DOCUMENT SEGMENT:
──────
De La Torres v. Bolger, 610 F. Supp. 593 (N.D. Tex. 1985)

US District Court for the Northern District of Texas - 610 F. Supp. 593 (N.D. Tex. 1985)
May 9, 1985

610 F. Supp. 593 (1985)

Daniel de la TORRES, Plaintiff,
v.
William F. BOLGER, Postmaster General, United States Postal Service, et al., Defendants.

Civ. A. No. 3-82-2144-H.

United States District Court, N.D. Texas, Dallas Division.

May 9, 1985.

*594 Gabriel Robles, Eloise V. Vellucci, Vellucci & Keane, Dallas, Tex., for plaintiff.

Charles Ory, Asst. U.S. Atty., Dallas, Tex., Lori Joan Dym, Atty. Office of Labor Law, U.S. Postal Service, Washington, D.C., for defendants.

 
FINDINGS OF FACT AND CONCLUSIONS OF LAW

SANDERS, District Judge.

Plaintiff Daniel de la Torres brings this civil action under the Rehabilitation Act of 1973, as amended, 29 U.S.C. § 794, alleging that he was subjected to discrimination in the termination of his probationary employment with the United States Postal Service on the basis of his handicap, specifically his left-handedness. Plaintiff seeks reinstatement to his position as probationary letter carrier.

This case was tried before the Court without a jury on March 21-22, 1985, and on May 3, 1985. Based on the pleadings, the evidence adduced at trial, the stipulations, the arguments of counsel, the notes of the Court and the law clerk, the Court makes the following Findings of Fact and Conclusions of Law pursuant to Fed.R. Civ.P. 52(a). Any findings which constitute conclusions or conclusions which constitute findings should be deemed the other, as appropriate.

 
Findings of Fact

1. Plaintiff worked at the Fairview Station of the Houston, Texas Post Office from June 3, 1978 until July 14, 1978, as a part-time flexible letter carrier. See Alderson v. Postmaster General, 598 F. Supp. 49, 50-51 (W.D.Okla.1984) (describing duties in detail). He was hired for a 90-day probationary period.

2. Plaintiff is a natural born left-handed person. Except for writing, he uses his left hand as his primary hand.

3. After completion of a three-day general orientation course, Plaintiff reported to work at the Fairview Station, where he received three days of initial training in street mail delivery by Cecil Lewis, a certified trainer.
──────
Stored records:
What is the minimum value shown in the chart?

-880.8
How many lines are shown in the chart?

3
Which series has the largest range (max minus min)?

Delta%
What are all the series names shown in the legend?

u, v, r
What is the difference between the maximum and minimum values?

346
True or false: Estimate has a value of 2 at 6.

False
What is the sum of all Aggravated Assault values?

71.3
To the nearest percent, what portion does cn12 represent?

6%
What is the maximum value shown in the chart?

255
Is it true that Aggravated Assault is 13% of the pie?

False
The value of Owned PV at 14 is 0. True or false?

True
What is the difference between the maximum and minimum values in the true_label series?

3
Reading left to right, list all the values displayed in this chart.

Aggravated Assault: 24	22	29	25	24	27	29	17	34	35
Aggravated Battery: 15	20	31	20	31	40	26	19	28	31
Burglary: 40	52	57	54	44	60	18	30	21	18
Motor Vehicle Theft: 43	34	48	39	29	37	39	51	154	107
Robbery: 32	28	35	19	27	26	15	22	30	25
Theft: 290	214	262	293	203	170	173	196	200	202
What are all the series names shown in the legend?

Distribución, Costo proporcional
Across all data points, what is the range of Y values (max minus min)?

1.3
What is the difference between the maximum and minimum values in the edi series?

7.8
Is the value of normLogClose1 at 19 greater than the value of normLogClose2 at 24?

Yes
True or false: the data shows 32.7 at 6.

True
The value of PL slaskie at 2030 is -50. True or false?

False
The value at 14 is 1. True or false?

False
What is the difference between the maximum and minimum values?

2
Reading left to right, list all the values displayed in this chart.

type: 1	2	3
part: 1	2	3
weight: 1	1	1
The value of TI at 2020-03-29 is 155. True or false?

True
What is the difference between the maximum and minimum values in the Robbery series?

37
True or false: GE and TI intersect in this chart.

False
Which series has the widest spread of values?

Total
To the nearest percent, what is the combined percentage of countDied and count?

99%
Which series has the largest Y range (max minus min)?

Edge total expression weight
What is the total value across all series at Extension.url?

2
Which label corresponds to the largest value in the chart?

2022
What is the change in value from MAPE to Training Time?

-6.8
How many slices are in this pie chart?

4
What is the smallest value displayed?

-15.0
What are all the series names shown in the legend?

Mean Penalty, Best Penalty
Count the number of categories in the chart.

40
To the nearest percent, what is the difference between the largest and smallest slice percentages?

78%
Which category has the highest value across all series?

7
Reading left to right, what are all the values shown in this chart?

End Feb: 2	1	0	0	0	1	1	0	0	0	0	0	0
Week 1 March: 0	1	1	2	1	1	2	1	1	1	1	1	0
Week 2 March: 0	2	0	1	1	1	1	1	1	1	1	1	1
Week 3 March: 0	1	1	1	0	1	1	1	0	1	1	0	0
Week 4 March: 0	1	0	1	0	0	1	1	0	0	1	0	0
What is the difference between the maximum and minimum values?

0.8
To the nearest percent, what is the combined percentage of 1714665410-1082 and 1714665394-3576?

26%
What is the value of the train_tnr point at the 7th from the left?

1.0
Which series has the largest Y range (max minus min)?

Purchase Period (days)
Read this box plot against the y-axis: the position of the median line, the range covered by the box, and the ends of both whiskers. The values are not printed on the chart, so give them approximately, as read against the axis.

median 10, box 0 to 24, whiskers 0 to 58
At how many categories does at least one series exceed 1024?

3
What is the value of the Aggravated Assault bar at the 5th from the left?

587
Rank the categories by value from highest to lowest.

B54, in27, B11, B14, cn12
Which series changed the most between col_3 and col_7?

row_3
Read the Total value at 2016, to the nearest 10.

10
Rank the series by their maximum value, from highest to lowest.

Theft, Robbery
──────
WHAT TO DO:
[A] According to the court opinion, during what dates did the plaintiff work at the Fairview Station?
[B] Echo the part of the court opinion that opens with the words containing "Civ. A. No." and closes with "Tex., for plaintiff.".

WRITTEN ANSWERS:
[A] From June 3, 1978 until July 14, 1978.

[B]
Civ. A. No. 3-82-2144-H.

United States District Court, N.D. Texas, Dallas Division.

May 9, 1985.

*594 Gabriel Robles, Eloise V. Vellucci, Vellucci & Keane, Dallas, Tex., for plaintiff.